**Text shown**
--*--

Meeting Dates in the future
Oct. 21, 2006
in Lynchburg
Nov. 18, 2006
in Yorktown
March 17, 2007
in Northern VA
Apr. 21, 2007
Contest Awards in
Richmond
May 18-20, 2007
Festival in
Williamsburg

Tax Deductible
As you plan your year end charitable contributions, remember that gifts to the Poetry Society are tax deductible. You may dedicate your gift to a specific activity (e.g. contest, Poetry in the Schools) or make it general.
_______________________________________________

Newspaper Column Project

We are well along in our plans to provide a weekly poetry column for Virginia’s newspapers. We have written to twenty-three newspapers across the state to learn their interest in publishing the columns. After we have heard from these initial twenty-three papers, we will contact more.

Ed Lull, Stu Nottingham and Lisa Dibble are taking the lead in this project. We hope to begin sending columns out to the papers in October.

Who will write these columns you might ask. You will! We need to develop an inventory of columns so we will always have poems to send.

Here is what we need:

1. A short bio statement. No more than four sentences. A total of less than seventy-five words will be about right.

2. A short poem, about twenty lines, including spaces between stanzas.

--*--

**Information provided**
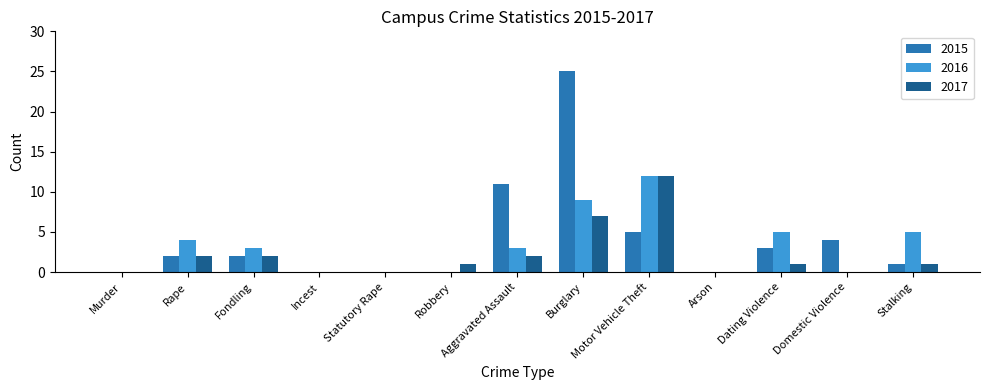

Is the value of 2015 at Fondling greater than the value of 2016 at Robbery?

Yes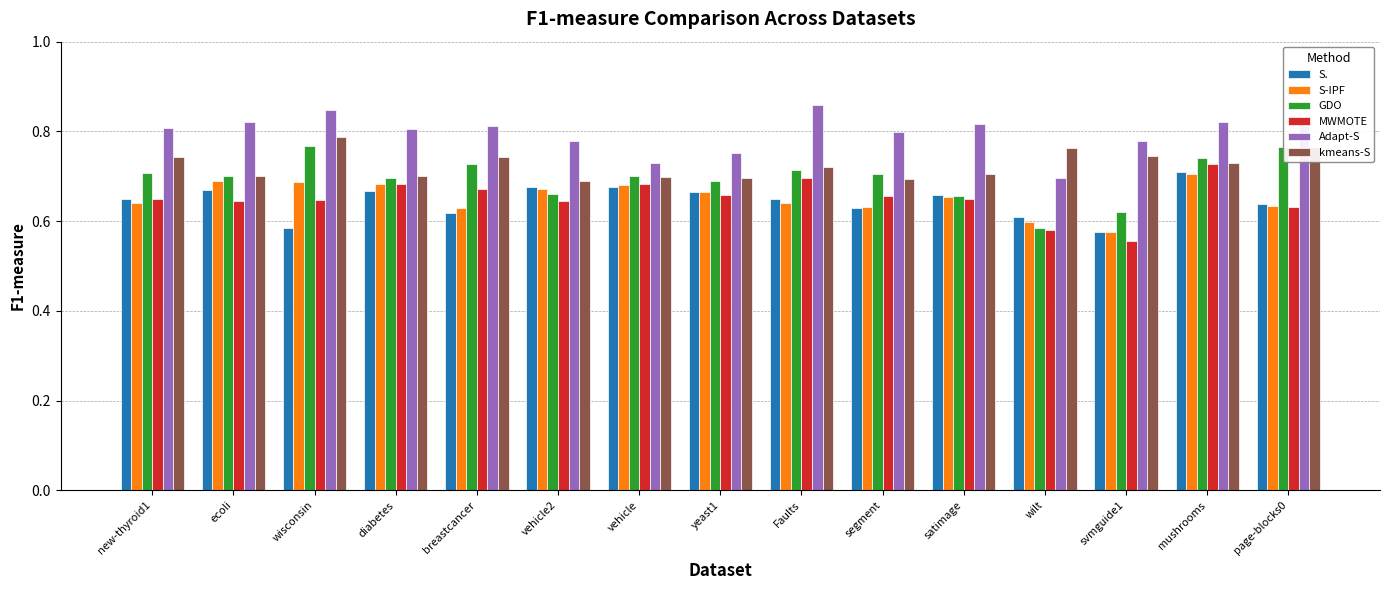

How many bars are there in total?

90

--*--

**Parts of the exercise**
a - Edit the Poetry Society notice from "Newspaper Column Project" up to and including "poems to send.", changing "October" to "November".
b - According to the Poetry Society notice, how many newspapers were written to about the weekly poetry column?
The listing has no connection to the Poetry Society notice.

**Responses in order**
a -
Newspaper Column Project

We are well along in our plans to provide a weekly poetry column for Virginia’s newspapers. We have written to twenty-three newspapers across the state to learn their interest in publishing the columns. After we have heard from these initial twenty-three papers, we will contact more.

Ed Lull, Stu Nottingham and Lisa Dibble are taking the lead in this project. We hope to begin sending columns out to the papers in November.

Who will write these columns you might ask. You will! We need to develop an inventory of columns so we will always have poems to send.

b - Twenty-three newspapers across the state.